== What is needed ==
Reprint all of the data below exactly as shown and skip every image.

== Supplied information ==
*-*-*

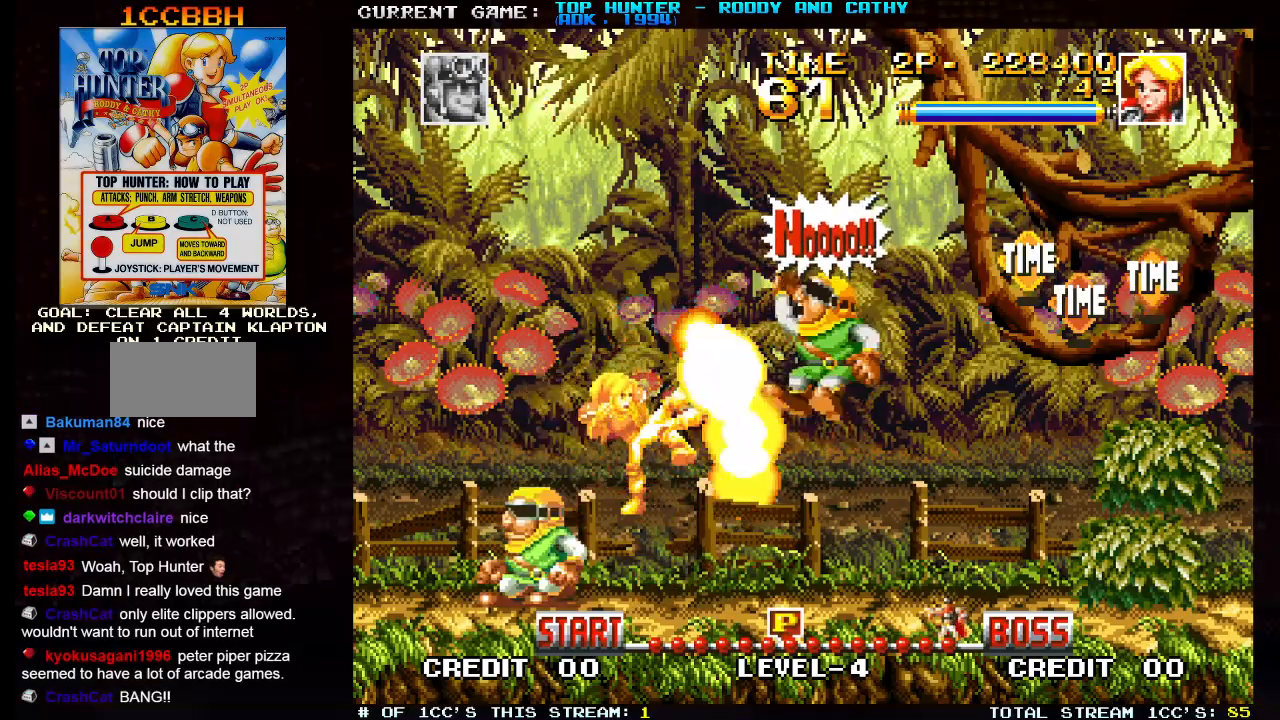
{"dt_ms": 1000, "buttons": [], "left_stick": "right"}
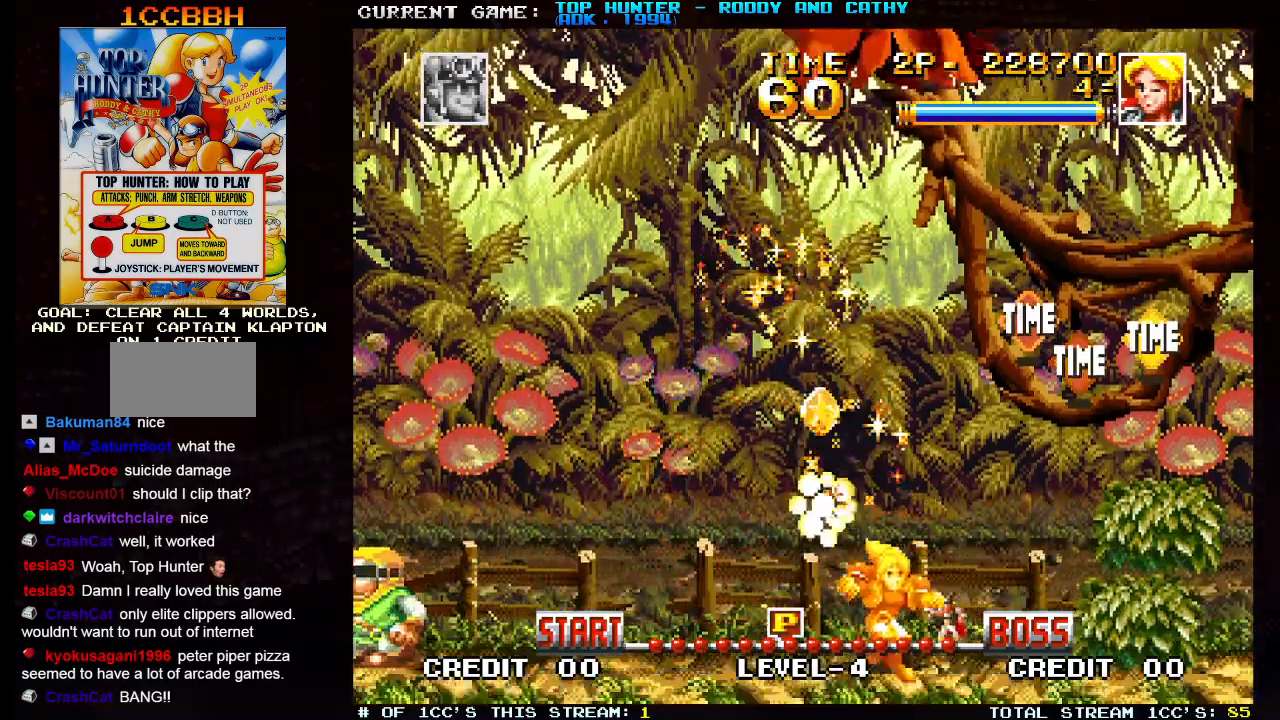
{"dt_ms": 500, "buttons": [], "left_stick": "right", "events": [[17, "left_stick", "center"], [117, "left_stick", "left"], [133, "R1", "down"], [217, "R1", "up"], [400, "left_stick", "center"], [483, "left_stick", "right"]]}
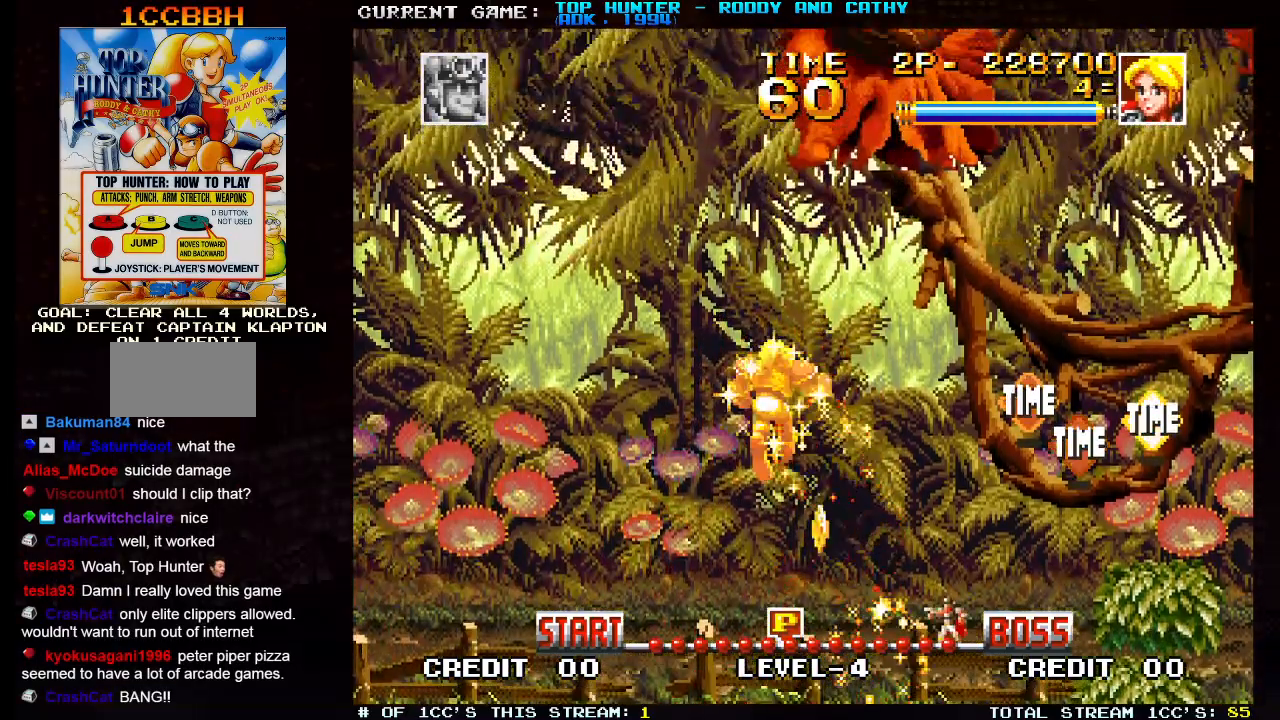
{"dt_ms": 500, "buttons": [], "left_stick": "right", "events": []}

*-*-*

== Answer to the exercise ==
{"dt_ms": 1000, "buttons": [], "left_stick": "right"}
{"dt_ms": 500, "buttons": [], "left_stick": "right", "events": [[17, "left_stick", "center"], [117, "left_stick", "left"], [133, "R1", "down"], [217, "R1", "up"], [400, "left_stick", "center"], [483, "left_stick", "right"]]}
{"dt_ms": 500, "buttons": [], "left_stick": "right", "events": []}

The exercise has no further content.